A certa personagem desvanecida
Um soneto começo em vosso gabo*:
Contemos esta regra por primeira,
Já lá vão duas, e esta é a terceira,
Já este quartetinho está no cabo.
Na quinta torce agora a porca o rabo;
A sexta vá também desta maneira:
Na sétima entro já com grã** canseira,
E saio dos quartetos muito brabo.
Agora nos tercetos que direi?
Direi que vós, Senhor, a mim me honrais
Gabando‐vos a vós, e eu fico um rei.
Nesta vida um soneto já ditei;
Se desta agora escapo, nunca mais:
Louvado seja Deus, que o acabei.
Gregório de Matos
*louvor **grande
Tipo zero
Você é um tipo que não tem tipo
Com todo tipo você se parece
E sendo um tipo que assimila tanto tipo
Passou a ser um tipo que ninguém esquece
Quando você penetra num salão
E se mistura com a multidão
Você se torna um tipo destacado
Desconfiado todo mundo fica
Que o seu tipo não se classifica
Você passa a ser um tipo desclassificado
Eu até hoje nunca vi nenhum
Tipo vulgar tão fora do comum
Que fosse um tipo tão observado
Você ficou agora convencido
Que o seu tipo já está batido
Mas o seu tipo é o tipo do tipo esgotado
Noel Rosa
O soneto de Gregório de Matos e o samba de Noel Rosa, embora distantes na forma e no tempo, aproximam‐se por ironizarem
a) |
o processo de composição do texto. |
b) |
a própria inferioridade ante o retratado. |
c) |
a singularidade de um caráter nulo. |
d) |
o sublime que se oculta na vulgaridade. |
e) |
a intolerância para com os gênios. |
a) Incorreta. Ainda que o soneto de Gregório de Matos esteja, claramente, ironizando o processo de composição do texto (com um trabalho de metalinguagem, o autor trata da dificuldade de criar um soneto em homenagem à “personagem desvanecida”), o mesmo não é verificado no samba de Noel Rosa, que não trabalha no nível metalinguístico.
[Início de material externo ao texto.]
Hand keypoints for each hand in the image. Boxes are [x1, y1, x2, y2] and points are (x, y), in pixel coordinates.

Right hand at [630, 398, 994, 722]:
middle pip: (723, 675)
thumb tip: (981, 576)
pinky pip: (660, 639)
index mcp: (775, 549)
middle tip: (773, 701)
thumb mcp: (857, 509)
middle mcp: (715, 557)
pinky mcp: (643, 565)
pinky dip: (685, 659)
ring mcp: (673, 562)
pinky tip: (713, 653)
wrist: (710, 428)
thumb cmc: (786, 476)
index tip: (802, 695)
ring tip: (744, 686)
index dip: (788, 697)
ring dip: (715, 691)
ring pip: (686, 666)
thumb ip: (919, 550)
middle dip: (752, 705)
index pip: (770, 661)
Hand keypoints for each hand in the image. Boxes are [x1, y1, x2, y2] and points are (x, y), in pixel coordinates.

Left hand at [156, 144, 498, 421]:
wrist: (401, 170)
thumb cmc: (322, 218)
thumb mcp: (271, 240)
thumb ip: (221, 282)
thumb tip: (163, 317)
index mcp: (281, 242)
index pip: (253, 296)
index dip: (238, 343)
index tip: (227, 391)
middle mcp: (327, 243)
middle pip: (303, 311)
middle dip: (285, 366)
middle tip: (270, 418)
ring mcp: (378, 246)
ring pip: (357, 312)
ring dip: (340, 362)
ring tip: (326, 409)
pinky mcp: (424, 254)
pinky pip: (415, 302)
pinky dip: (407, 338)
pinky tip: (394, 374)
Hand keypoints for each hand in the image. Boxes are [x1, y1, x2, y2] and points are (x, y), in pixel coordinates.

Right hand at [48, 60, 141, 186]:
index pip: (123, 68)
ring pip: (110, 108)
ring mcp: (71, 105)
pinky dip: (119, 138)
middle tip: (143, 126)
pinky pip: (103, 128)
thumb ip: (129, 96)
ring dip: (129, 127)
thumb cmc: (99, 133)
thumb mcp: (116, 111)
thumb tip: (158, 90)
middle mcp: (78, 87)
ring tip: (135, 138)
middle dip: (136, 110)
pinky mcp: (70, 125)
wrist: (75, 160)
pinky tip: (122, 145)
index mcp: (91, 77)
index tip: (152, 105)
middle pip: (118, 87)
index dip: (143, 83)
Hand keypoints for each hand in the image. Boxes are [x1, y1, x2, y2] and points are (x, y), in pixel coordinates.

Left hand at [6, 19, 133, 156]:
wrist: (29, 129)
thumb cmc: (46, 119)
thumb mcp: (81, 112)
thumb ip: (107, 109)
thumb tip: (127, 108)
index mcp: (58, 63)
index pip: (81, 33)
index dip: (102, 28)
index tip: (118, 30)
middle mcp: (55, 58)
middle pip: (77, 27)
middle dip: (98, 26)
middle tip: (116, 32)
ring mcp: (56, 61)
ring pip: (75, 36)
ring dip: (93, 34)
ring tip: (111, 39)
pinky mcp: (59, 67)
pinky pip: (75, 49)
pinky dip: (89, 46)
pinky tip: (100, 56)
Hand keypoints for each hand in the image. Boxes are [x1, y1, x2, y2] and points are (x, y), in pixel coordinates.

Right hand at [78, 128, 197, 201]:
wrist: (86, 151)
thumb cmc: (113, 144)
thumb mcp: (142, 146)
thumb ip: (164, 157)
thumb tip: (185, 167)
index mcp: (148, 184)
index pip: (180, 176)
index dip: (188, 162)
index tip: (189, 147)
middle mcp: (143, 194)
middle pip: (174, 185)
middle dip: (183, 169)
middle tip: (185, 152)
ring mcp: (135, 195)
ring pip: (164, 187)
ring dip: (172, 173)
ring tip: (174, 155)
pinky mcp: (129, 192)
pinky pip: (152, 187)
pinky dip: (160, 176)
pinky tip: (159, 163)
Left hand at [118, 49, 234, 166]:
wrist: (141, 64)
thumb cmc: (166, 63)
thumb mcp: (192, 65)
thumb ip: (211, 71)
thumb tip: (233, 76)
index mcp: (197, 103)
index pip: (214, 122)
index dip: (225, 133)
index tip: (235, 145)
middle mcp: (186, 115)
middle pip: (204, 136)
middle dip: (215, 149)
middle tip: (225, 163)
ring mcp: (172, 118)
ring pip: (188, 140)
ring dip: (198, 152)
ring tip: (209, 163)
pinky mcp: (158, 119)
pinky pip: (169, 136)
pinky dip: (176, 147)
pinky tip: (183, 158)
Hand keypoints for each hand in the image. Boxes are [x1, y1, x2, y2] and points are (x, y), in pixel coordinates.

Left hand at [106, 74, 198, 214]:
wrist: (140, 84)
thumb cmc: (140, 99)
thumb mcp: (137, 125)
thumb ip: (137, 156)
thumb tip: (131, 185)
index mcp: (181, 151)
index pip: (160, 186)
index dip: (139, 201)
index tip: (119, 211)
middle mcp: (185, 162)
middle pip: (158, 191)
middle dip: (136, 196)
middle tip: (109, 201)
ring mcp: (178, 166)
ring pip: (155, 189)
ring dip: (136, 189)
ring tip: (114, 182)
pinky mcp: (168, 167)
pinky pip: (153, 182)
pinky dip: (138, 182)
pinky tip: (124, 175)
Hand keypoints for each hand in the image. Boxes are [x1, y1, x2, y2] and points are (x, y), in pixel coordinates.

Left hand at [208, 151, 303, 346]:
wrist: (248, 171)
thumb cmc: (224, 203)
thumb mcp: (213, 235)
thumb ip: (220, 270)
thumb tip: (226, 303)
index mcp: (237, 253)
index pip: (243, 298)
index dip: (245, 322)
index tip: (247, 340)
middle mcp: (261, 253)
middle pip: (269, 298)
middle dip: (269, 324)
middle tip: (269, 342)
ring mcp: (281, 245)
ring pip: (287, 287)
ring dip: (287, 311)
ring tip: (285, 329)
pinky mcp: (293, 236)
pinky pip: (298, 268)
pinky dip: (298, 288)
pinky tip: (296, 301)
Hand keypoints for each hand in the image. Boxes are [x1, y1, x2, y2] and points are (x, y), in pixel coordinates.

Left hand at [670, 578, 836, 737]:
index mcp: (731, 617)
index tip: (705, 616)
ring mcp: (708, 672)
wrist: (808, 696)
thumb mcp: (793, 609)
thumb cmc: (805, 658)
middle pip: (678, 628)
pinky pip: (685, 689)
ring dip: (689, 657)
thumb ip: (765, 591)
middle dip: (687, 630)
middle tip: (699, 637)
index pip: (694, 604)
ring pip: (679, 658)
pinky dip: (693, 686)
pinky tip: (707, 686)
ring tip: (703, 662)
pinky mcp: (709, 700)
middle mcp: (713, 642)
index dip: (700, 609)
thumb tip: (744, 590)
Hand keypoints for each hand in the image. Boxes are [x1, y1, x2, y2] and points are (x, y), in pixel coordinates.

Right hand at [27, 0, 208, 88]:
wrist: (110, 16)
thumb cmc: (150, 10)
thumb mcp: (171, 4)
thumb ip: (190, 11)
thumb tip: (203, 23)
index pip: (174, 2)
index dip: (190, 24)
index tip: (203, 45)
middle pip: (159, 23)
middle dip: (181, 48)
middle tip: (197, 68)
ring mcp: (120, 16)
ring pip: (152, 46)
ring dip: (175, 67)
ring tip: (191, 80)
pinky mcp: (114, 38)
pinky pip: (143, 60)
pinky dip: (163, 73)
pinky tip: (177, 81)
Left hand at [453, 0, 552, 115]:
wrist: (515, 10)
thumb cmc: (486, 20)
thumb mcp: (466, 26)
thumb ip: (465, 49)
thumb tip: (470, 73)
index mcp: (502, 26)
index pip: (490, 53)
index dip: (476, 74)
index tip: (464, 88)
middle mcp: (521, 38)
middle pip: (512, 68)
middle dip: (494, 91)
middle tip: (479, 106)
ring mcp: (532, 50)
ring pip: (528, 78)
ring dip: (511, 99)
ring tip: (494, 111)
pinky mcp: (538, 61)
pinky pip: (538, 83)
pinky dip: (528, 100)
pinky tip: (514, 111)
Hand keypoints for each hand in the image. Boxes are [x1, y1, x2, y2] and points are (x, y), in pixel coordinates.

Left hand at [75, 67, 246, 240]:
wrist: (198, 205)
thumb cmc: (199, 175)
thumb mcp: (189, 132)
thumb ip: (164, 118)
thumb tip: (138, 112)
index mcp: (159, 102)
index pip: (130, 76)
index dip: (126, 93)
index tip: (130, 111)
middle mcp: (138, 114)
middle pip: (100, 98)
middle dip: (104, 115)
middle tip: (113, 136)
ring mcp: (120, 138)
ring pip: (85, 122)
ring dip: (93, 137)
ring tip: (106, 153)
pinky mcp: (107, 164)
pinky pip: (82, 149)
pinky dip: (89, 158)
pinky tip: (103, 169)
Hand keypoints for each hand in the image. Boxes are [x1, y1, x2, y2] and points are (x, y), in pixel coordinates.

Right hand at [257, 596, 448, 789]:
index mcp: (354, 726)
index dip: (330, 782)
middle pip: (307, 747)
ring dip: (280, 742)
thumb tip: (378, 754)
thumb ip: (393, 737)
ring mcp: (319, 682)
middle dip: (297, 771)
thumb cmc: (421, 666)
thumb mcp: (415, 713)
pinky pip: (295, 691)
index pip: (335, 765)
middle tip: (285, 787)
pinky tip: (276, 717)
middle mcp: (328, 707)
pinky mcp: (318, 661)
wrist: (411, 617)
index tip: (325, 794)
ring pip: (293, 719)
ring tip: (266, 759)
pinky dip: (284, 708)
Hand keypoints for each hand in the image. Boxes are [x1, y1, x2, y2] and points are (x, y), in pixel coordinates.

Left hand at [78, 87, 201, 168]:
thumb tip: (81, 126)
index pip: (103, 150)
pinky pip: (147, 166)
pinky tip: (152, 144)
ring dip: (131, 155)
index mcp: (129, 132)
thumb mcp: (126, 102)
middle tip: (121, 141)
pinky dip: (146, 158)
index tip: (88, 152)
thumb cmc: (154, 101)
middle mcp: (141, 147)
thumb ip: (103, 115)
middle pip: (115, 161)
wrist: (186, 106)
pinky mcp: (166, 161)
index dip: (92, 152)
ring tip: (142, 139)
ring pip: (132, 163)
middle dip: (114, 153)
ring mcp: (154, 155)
b) Incorreta. Em nenhum dos textos se verifica uma postura de inferioridade em relação aos fatos retratados. Há, inclusive, certo tom de desvalorização dos sujeitos centrais de cada texto – o que poderia ser lido como uma postura de superioridade de ambos os eus líricos em questão.
c) Correta. No soneto de Gregório de Matos, fica evidenciada a dificuldade que o eu lírico encontra para fazer elogios à figura que deve ser louvada: o título do soneto (“A certa personagem desvanecida”) aponta para o fato de que a pessoa a ser homenageada no soneto tem uma vaidade e um orgulho grandes, a despeito disso, o eu lírico passa por todos os versos sem conseguir fazer um elogio sequer a esta personagem. De forma semelhante, no samba de Noel Rosa, tem-se a pretensa valorização de uma figura que em nada se destaca das demais: nos versos “Você é um tipo que não tem tipo / Com todo tipo você se parece” fica clara a noção de que a pessoa homenageada é um “tipo” (uma figura) bastante regular, que não apresenta nada que possa ser singularizado. Nesse sentido, ambos os textos tratam da singularidade de um caráter nulo, pois em ambos há a tentativa de exaltar pessoas que não necessariamente têm algo a ser exaltado, ou seja, são como figuras nulas, banais.
d) Incorreta. Não é correto afirmar que os textos exaltam o sublime oculto na vulgaridade, uma vez que ambos os textos partem da vulgaridade para expressar a nulidade – e não o sublime – dos personagens enaltecidos.
e) Incorreta. Não há, em nenhum dos textos, trechos que possam ser lidos como ironias à intolerância sofrida pelos gênios, pois o soneto e o samba em questão se debruçam sobre as características banais das personagens homenageadas, que não têm, justamente, genialidade alguma.